Chili – J’avais déjà évoqué le cas de l’ex président péruvien Alberto Fujimori qui avait démissionné via un fax envoyé du Japon en 2000 et est arrivé au Chili en novembre 2005, date à laquelle il a été arrêté par la police. L’ex président péruvien a passé six mois en détention préventive au Chili et est depuis mai dernier en liberté provisoire, avec cependant une interdiction de quitter le territoire chilien. Pendant ce temps le juge de la Cour Suprême chilienne, Orlando Álvarez, étudie la demande d’extradition émise à son encontre. La semaine dernière le porte-parole de gouvernement de la présidente Michelle Bachelet, a indiqué qu’il serait extradé seulement s’il existe des motifs pour cela et dans les conditions légales de procédure. Ainsi donc deux ans la possible extradition de l’ex président Fujimori (1990-2000) n’est pas réglé, cette dernière demandée par le Pérou pour dix délits de corruption et 2 violations des droits de l’Homme. Ces derniers font référence aux tueries de Barrios Altos (1991) pendant laquelle quinze personnes sont mortes, et de celle de l’Université de La Cantuta (1992) où neuf étudiants et un professeur furent abattus. Le gouvernement chilien n’a pas voulu commenter les révélations du quotidien chilien La Nación selon lesquelles Fujimori pense s’exiler à l’ambassade du Japon afin d’échapper au procès d’extradition vers le Pérou. Une source gouvernementale chilienne restée secrète affirme que cette option serait la meilleur pour le Chili et le Pérou. Aussi incroyable que cela paraisse cette révélation exprime toute la difficulté que pose le cas Fujimori pour les deux pays et d’une certaine manière la source secrète du gouvernement chilien révèle un véritable désir afin de « résoudre » le problème. Espérons tout de même que cela ne sera pas le cas et que la justice, tant chilienne que péruvienne, pourra s’exprimer…
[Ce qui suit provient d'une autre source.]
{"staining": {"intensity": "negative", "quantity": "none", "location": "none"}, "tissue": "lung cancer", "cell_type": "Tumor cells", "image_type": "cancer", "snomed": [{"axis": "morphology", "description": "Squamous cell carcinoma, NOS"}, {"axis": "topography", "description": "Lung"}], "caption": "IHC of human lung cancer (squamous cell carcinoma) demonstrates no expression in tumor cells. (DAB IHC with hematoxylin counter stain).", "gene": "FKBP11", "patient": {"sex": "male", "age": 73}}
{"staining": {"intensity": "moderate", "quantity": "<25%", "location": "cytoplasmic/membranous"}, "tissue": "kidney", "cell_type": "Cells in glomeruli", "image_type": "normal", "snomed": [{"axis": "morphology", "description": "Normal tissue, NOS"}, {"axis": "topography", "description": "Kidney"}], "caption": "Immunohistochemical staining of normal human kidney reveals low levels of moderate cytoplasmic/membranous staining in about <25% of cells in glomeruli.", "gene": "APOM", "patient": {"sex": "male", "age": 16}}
Chile - I already evoked the case of the ex Peruvian president Alberto Fujimori who had resigned via a fax sent from Japan in 2000 and came in Chile in November 2005, date on which he was arrested by the police forces. The ex Peruvian president spent six months in prison in Chile and since last May is free on bail, with however the order to not leave Chile. During this time the judge of the Chilean Supreme Court, Orlando Álvarez, studies the request for extradition emitted against him. Last week, the spokesman of the government of Michelle Bachelet, indicated he would be extradited only if there are reason for that and under legal conditions of procedure. Thus the possible extradition of the ex president Fujimori (1990-2000) is not regulated two years after, this one required by Peru for ten offences of corruption and two violations of the human rights. The latter refer to massacres in Barrios Altos (1991) in which fifteen people died, and the one of the University of Cantuta (1992) where nine students and a professor were killed. Chilean government did not want to comment the revelations made by the Chilean daily newspaper La Nación according to which Fujimori thinks exile to the embassy of Japan in order to escape the lawsuit of extradition towards Peru. A secret Chilean governmental source affirms this option would be the best for Chile and Peru. As incredible as is appears this revelation expresses all the difficulty raised by the Fujimori’s case for both countries, and in a certain way the secret source of the Chilean government reveals a real desire in order to “solve” the problem. Let’s hope that this will not be the case and that justice, as well Chilean than Peruvian, will be able to express itself…



Sources : El Comercio

RPP


5 commentaires:

alea a dit…

quel casse pieds ce Fujumori, c'est vrai quoi on voit bien qu'il enquiquine tout le monde là !

mae a dit…

l'ambassade du Japon ? fallait y penser!

Clandestina a dit…

Alea ---> sur 'l'action oui, il fait un peu "ch***" tout le monde!

Mae ---> en même temps ladite ambassade se situe à un pâté de maison de sa résidence actuelle...

ar valafenn a dit…

Y'a pas à dire, quand je lis tes notes, je ne peux m'empêcher de me dire que tu ferais une excellente journaliste.